**YOUR ASSIGNMENT**
Translate this sentence from the reply on anticholinergic use and dementia below into Spanish: "The potential for bias due to unobserved confounding exists in all observational studies."

**SELECTED PASSAGE**
+---+
[Skip to Navigation]
[Skip to Navigation Landing]
Views 720
Citations 0
Comment & Response
September 2015

Anticholinergic Use With Incident Dementia—Reply

Author Affiliations
  • 1School of Pharmacy, University of Washington, Seattle
  • 2Group Health Research Institute, Seattle, Washington
  • 3Department of Biostatistics and Epidemiology, Perelman School of Medicine, University of Pennsylvania, Philadelphia
JAMA Intern Med. 2015;175(9):1577. doi:10.1001/jamainternmed.2015.2574

In Reply Residual confounding refers to any bias arising from failure to adequately adjust for confounders: either unobserved covariates that are not included in the analysis or observed covariates that are inadequately included in the analysis due to measurement error or model misspecification. In our study, we controlled for confounding through regression adjustment for covariates associated with dementia that differed by exposure status.1,2 All covariates noted by Fried as differing between individuals with varying anticholinergic exposure levels were included in regression models to account for potential confounding due to these observed covariates. In addition to the results reported in our article, we performed several prespecified sensitivity analyses to further investigate this issue and assess the robustness of our primary results. Analyses that additionally adjusted for the Charlson comorbidity index produced similar results to our primary analyses. The hazard ratios for participants in the highest anticholinergic category (>1095 total standardized daily doses) were 1.56 for dementia (95% CI, 1.22-1.99) and 1.68 for Alzheimer disease (95% CI, 1.28-2.20). As discussed in the limitations section of the article,2 we share the concern expressed by Fried that residual confounding due to unobserved covariates may persist despite adjustment for observed confounders. The potential for bias due to unobserved confounding exists in all observational studies. However, we do not agree with the strategy that Fried proposes to address this issue. Restricting the sample to those without comorbidities at study entry (ie, potential confounders) would lead to a highly select group of healthy older adults (56.5% of the sample would be dropped in our study) and would limit the generalizability of the results. Both stratification and regression adjustment account for confounding by conditioning on observed covariates that may be associated with the outcome and the exposure, but neither address confounding due to unobserved covariates.1 Given the limitations to generalizability posed by a stratified analysis, we believe our analysis using regression adjustment provides a more scientifically valid approach.
+---+
Saved data entries:
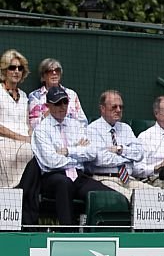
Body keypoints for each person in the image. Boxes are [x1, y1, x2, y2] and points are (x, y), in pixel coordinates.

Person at [30, 86, 113, 225]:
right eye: (57, 103)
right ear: (48, 105)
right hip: (53, 177)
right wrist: (79, 151)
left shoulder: (76, 125)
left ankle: (97, 233)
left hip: (78, 175)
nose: (62, 107)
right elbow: (51, 161)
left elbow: (92, 153)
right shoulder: (41, 130)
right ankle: (67, 233)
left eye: (65, 102)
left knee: (109, 196)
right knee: (64, 184)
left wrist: (70, 150)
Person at [84, 90, 153, 197]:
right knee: (134, 198)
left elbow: (139, 154)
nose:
+---+
**RESPONSE TO THIS TASK**
El potencial de sesgo debido a factores de confusión no observados existe en todos los estudios observacionales.